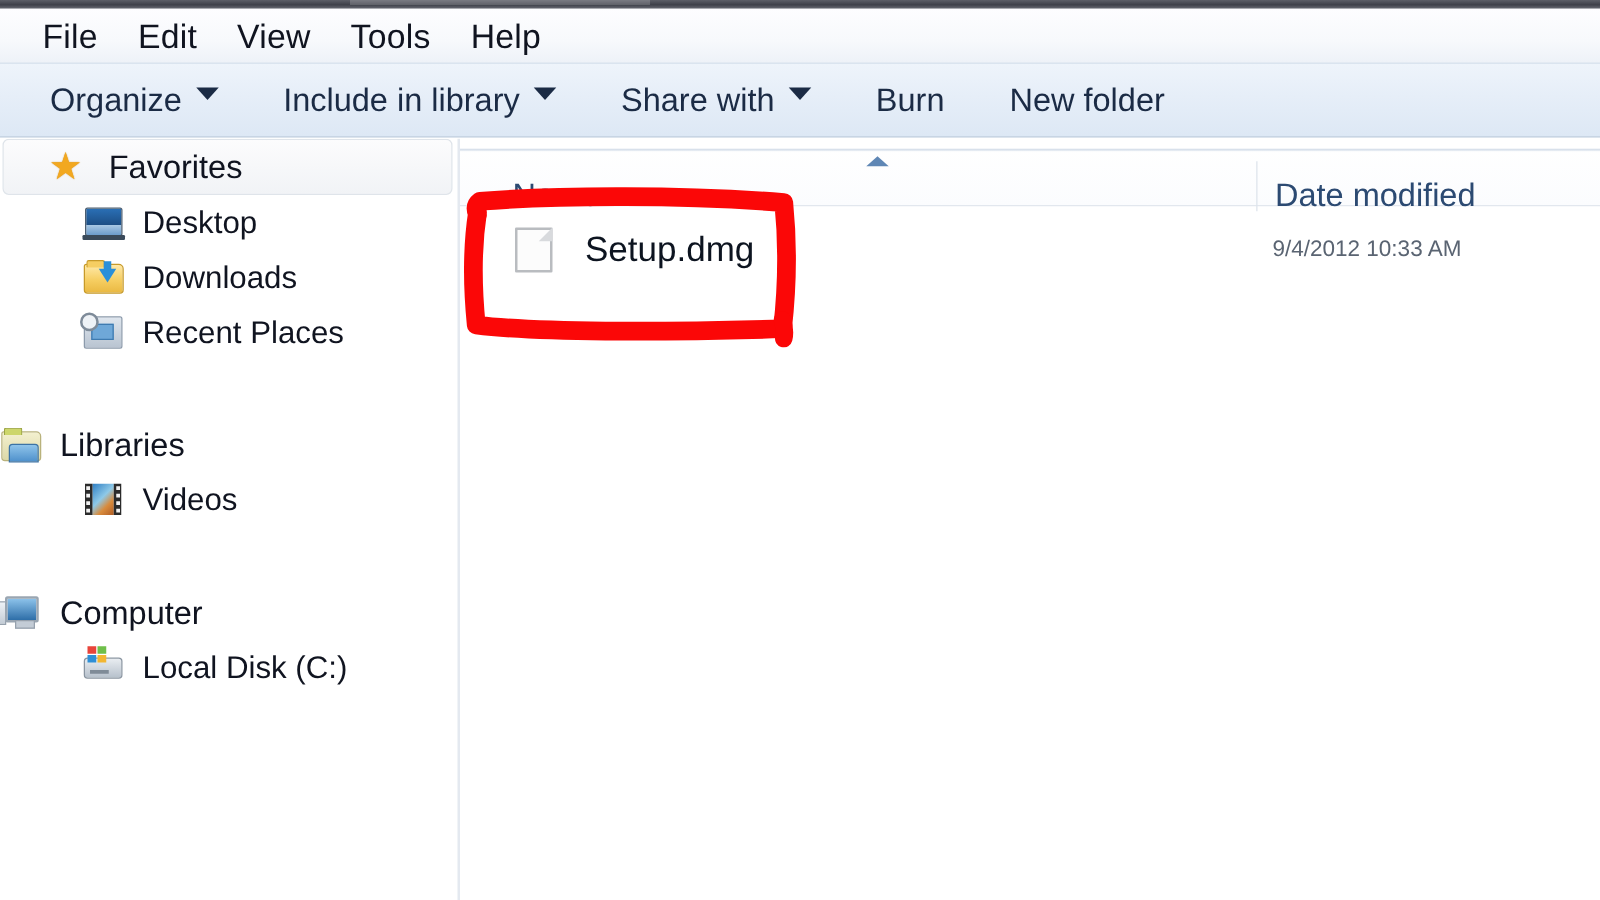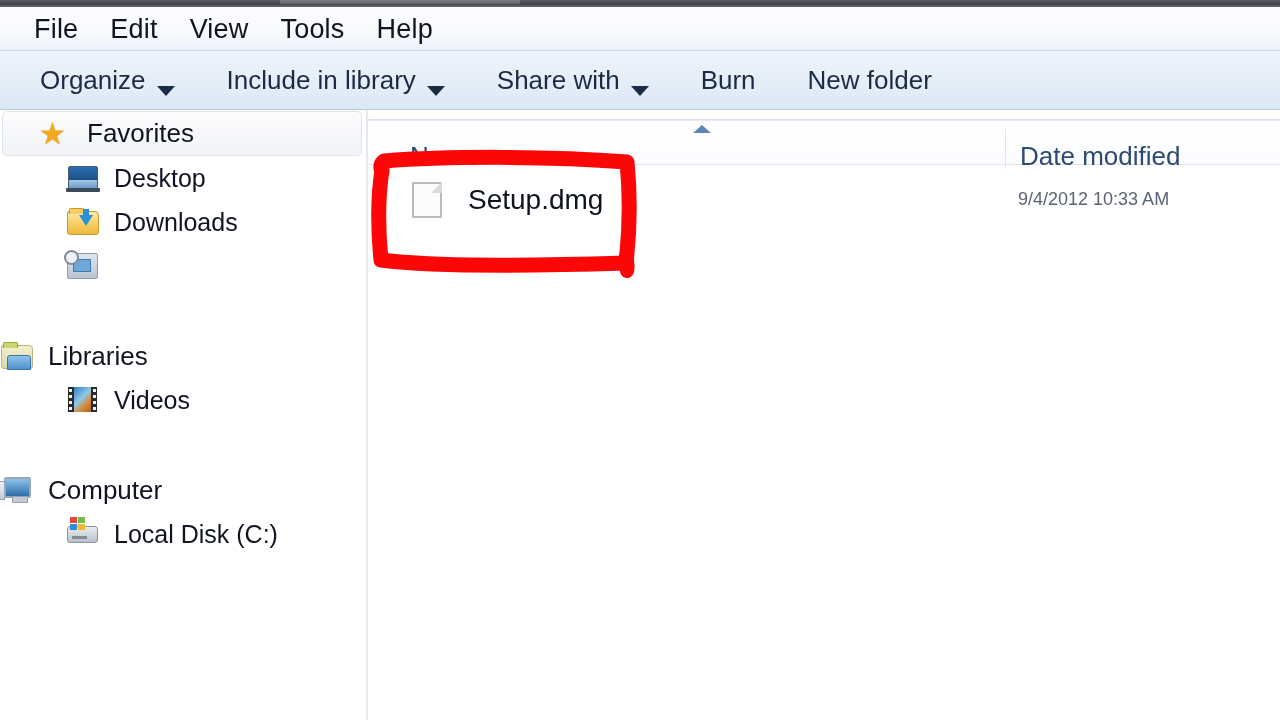"Organize" .tb-btn { align-items: flex-end -> flex-start }
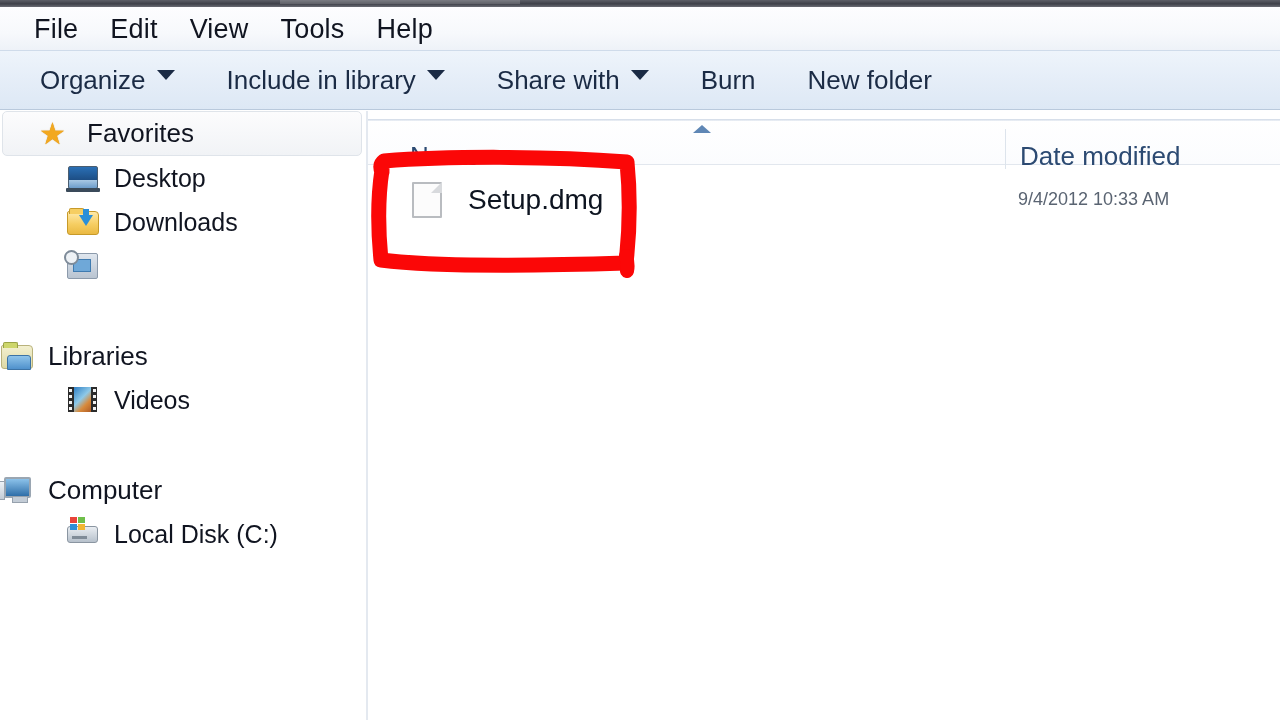"Recent Places" span.nav-label { html: none -> <span>Recent Places</span> }
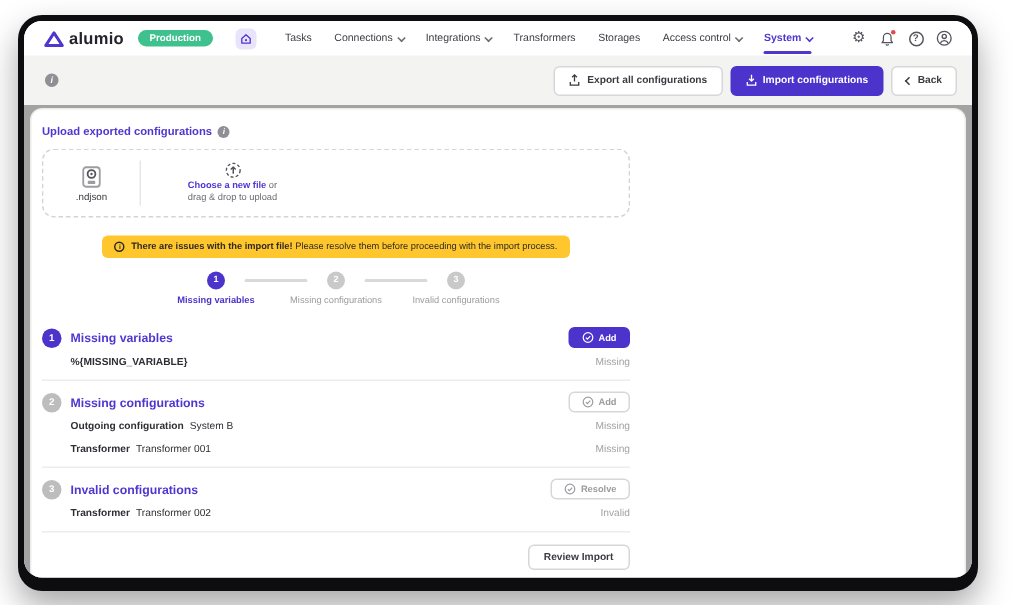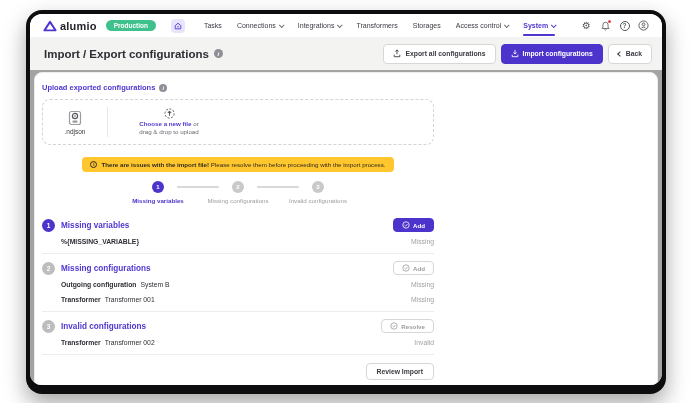"alumio" .frame { left: 26px -> 12px }
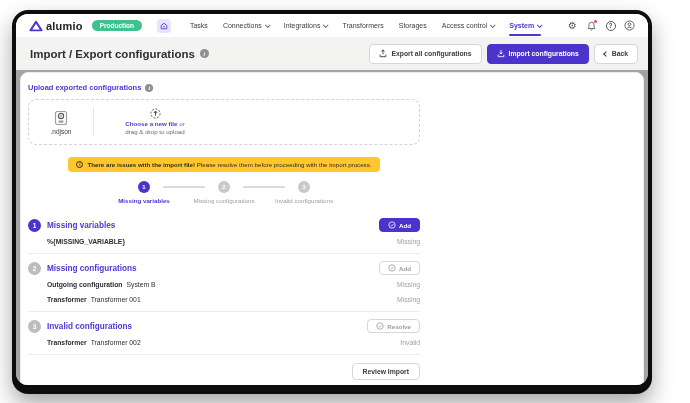"Import / Export configurations" span.page-title { html: <span>Import / Export configurations</span> -> none }
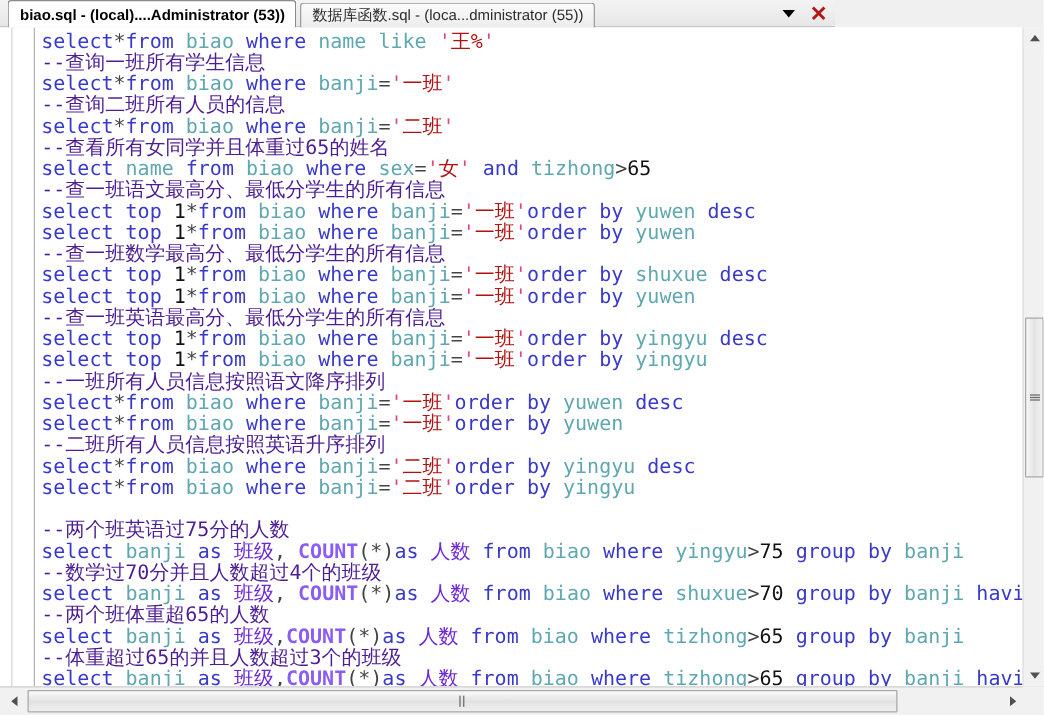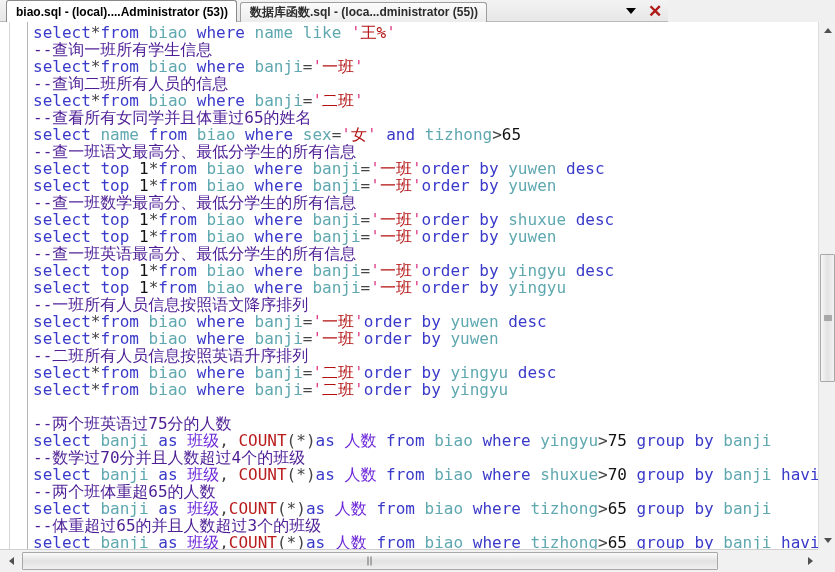"数据库函数.sql - (loca...dministrator (55))" .tab.inactive { font-weight: bold -> normal }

________

TASK OBJECTIVE - Where the data contains an image, skip the image and copy everything else exactly as it appears.

RESULT OF THE EXERCISE -
"Organize" .tb-btn { align-items: flex-end -> flex-start }
"Recent Places" span.nav-label { html: none -> <span>Recent Places</span> }
"alumio" .frame { left: 26px -> 12px }
"Import / Export configurations" span.page-title { html: <span>Import / Export configurations</span> -> none }
"数据库函数.sql - (loca...dministrator (55))" .tab.inactive { font-weight: bold -> normal }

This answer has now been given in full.